Evangeline apoyó la frente contra el cristal frío del taxi mientras las luces de la ciudad se difuminaban por la lluvia persistente. Había pasado meses huyendo, intentando convencerse de que la distancia era suficiente para borrar el rastro de un desastre. Pero al cruzar el Támesis, entendió que no se puede escapar de un fantasma cuando tú misma llevas sus huellas grabadas en la piel.
Dicen que el tiempo lo cura todo, pero a veces el tiempo solo sirve para que las heridas dejen de sangrar y empiecen a transformarse en marcas permanentes.
Su ruptura con Liam no había sido un adiós limpio; había sido un choque frontal que dejó escombros en cada esquina de la ciudad.
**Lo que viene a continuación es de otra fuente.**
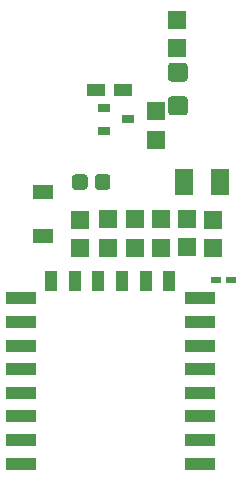
<source format=gbr>
G04 #@! TF.GenerationSoftware,KiCad,Pcbnew,(5.1.9)-1*
G04 #@! TF.CreationDate,2021-03-01T14:14:47+01:00*
G04 #@! TF.ProjectId,button timer v1.2.1_Coin_Cell,62757474-6f6e-4207-9469-6d6572207631,rev?*
G04 #@! TF.SameCoordinates,Original*
G04 #@! TF.FileFunction,Paste,Top*
G04 #@! TF.FilePolarity,Positive*
%FSLAX46Y46*%
G04 Gerber Fmt 4.6, Leading zero omitted, Abs format (unit mm)*
G04 Created by KiCad (PCBNEW (5.1.9)-1) date 2021-03-01 14:14:47*
%MOMM*%
%LPD*%
G01*
G04 APERTURE LIST*
%ADD10R,2.500000X1.000000*%
%ADD11R,1.000000X1.800000*%
%ADD12R,1.000000X0.800000*%
%ADD13R,1.650000X2.250000*%
%ADD14R,0.900000X0.620000*%
%ADD15R,1.500000X1.100000*%
%ADD16R,1.500000X1.500000*%
%ADD17R,1.700000X1.300000*%
G04 APERTURE END LIST*
D10*
G04 #@! TO.C,X1*
X118130000Y-93670000D03*
X118130000Y-91670000D03*
X118130000Y-89670000D03*
X118130000Y-87670000D03*
X118130000Y-85670000D03*
X118130000Y-83670000D03*
X118130000Y-81670000D03*
X118130000Y-79670000D03*
D11*
X120730000Y-78170000D03*
X122730000Y-78170000D03*
X124730000Y-78170000D03*
X126730000Y-78170000D03*
X128730000Y-78170000D03*
X130730000Y-78170000D03*
D10*
X133330000Y-79670000D03*
X133330000Y-81670000D03*
X133330000Y-83670000D03*
X133330000Y-85670000D03*
X133330000Y-87670000D03*
X133330000Y-89670000D03*
X133330000Y-91670000D03*
X133330000Y-93670000D03*
G04 #@! TD*
D12*
G04 #@! TO.C,Q1*
X127260000Y-64530000D03*
X125160000Y-65480000D03*
X125160000Y-63580000D03*
G04 #@! TD*
G04 #@! TO.C,D1*
G36*
G01*
X132025000Y-61335000D02*
X130875000Y-61335000D01*
G75*
G02*
X130625000Y-61085000I0J250000D01*
G01*
X130625000Y-59985000D01*
G75*
G02*
X130875000Y-59735000I250000J0D01*
G01*
X132025000Y-59735000D01*
G75*
G02*
X132275000Y-59985000I0J-250000D01*
G01*
X132275000Y-61085000D01*
G75*
G02*
X132025000Y-61335000I-250000J0D01*
G01*
G37*
G36*
G01*
X132025000Y-64185000D02*
X130875000Y-64185000D01*
G75*
G02*
X130625000Y-63935000I0J250000D01*
G01*
X130625000Y-62835000D01*
G75*
G02*
X130875000Y-62585000I250000J0D01*
G01*
X132025000Y-62585000D01*
G75*
G02*
X132275000Y-62835000I0J-250000D01*
G01*
X132275000Y-63935000D01*
G75*
G02*
X132025000Y-64185000I-250000J0D01*
G01*
G37*
G04 #@! TD*
D13*
G04 #@! TO.C,C6*
X131958080Y-69865240D03*
X135058080Y-69865240D03*
G04 #@! TD*
G04 #@! TO.C,D2*
G36*
G01*
X124420000Y-70230001D02*
X124420000Y-69429999D01*
G75*
G02*
X124669999Y-69180000I249999J0D01*
G01*
X125495001Y-69180000D01*
G75*
G02*
X125745000Y-69429999I0J-249999D01*
G01*
X125745000Y-70230001D01*
G75*
G02*
X125495001Y-70480000I-249999J0D01*
G01*
X124669999Y-70480000D01*
G75*
G02*
X124420000Y-70230001I0J249999D01*
G01*
G37*
G36*
G01*
X122495000Y-70230001D02*
X122495000Y-69429999D01*
G75*
G02*
X122744999Y-69180000I249999J0D01*
G01*
X123570001Y-69180000D01*
G75*
G02*
X123820000Y-69429999I0J-249999D01*
G01*
X123820000Y-70230001D01*
G75*
G02*
X123570001Y-70480000I-249999J0D01*
G01*
X122744999Y-70480000D01*
G75*
G02*
X122495000Y-70230001I0J249999D01*
G01*
G37*
G04 #@! TD*
D14*
G04 #@! TO.C,C7*
X134640560Y-78155800D03*
X135940560Y-78155800D03*
G04 #@! TD*
D15*
G04 #@! TO.C,C5*
X126840000Y-62010000D03*
X124540000Y-62010000D03*
G04 #@! TD*
D16*
G04 #@! TO.C,R9*
X130000000Y-75375000D03*
X130000000Y-72975000D03*
G04 #@! TD*
G04 #@! TO.C,R7*
X129590000Y-63850000D03*
X129590000Y-66250000D03*
G04 #@! TD*
G04 #@! TO.C,R6*
X131410000Y-56120000D03*
X131410000Y-58520000D03*
G04 #@! TD*
G04 #@! TO.C,R5*
X123125000Y-75425000D03*
X123125000Y-73025000D03*
G04 #@! TD*
G04 #@! TO.C,R4*
X127850000Y-75400000D03*
X127850000Y-73000000D03*
G04 #@! TD*
G04 #@! TO.C,R3*
X132257800Y-75368000D03*
X132257800Y-72968000D03*
G04 #@! TD*
G04 #@! TO.C,R2*
X125550000Y-75400000D03*
X125550000Y-73000000D03*
G04 #@! TD*
G04 #@! TO.C,R1*
X134416800Y-75418800D03*
X134416800Y-73018800D03*
G04 #@! TD*
D17*
G04 #@! TO.C,SW2*
X120070000Y-70660000D03*
X120070000Y-74360000D03*
G04 #@! TD*
M02*

</source>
Él se había quedado con el resentimiento, con las preguntas sin respuesta y con esa marca invisible que ella dejó en su vida al marcharse. Pero ella... ella se llevó la peor parte. Evangeline cargaba con el peso de lo que pudo ser y con las cicatrices que no se ven a simple vista, esas que duelen cuando el aire de Londres se vuelve demasiado frío.
A veces, la vida no sigue el guion que escribes con tanto cuidado. Ella planeó un regreso triunfal, una versión de sí misma que ya no necesitaba mirar atrás. Sin embargo, mientras el coche se detenía frente a su antiguo destino, la realidad la golpeó con la fuerza de un naufragio:
Londres no la recibía con los brazos abiertos. La recibía con la memoria de un amor que ambos se encargaron de destruir, y con la sospecha de que, por más que intentara ocultarlas, sus marcas seguían ardiendo bajo la ropa.
Liam estaba en alguna parte de ese laberinto de ladrillos y niebla. Y tarde o temprano, las marcas de ambos volverían a encajar.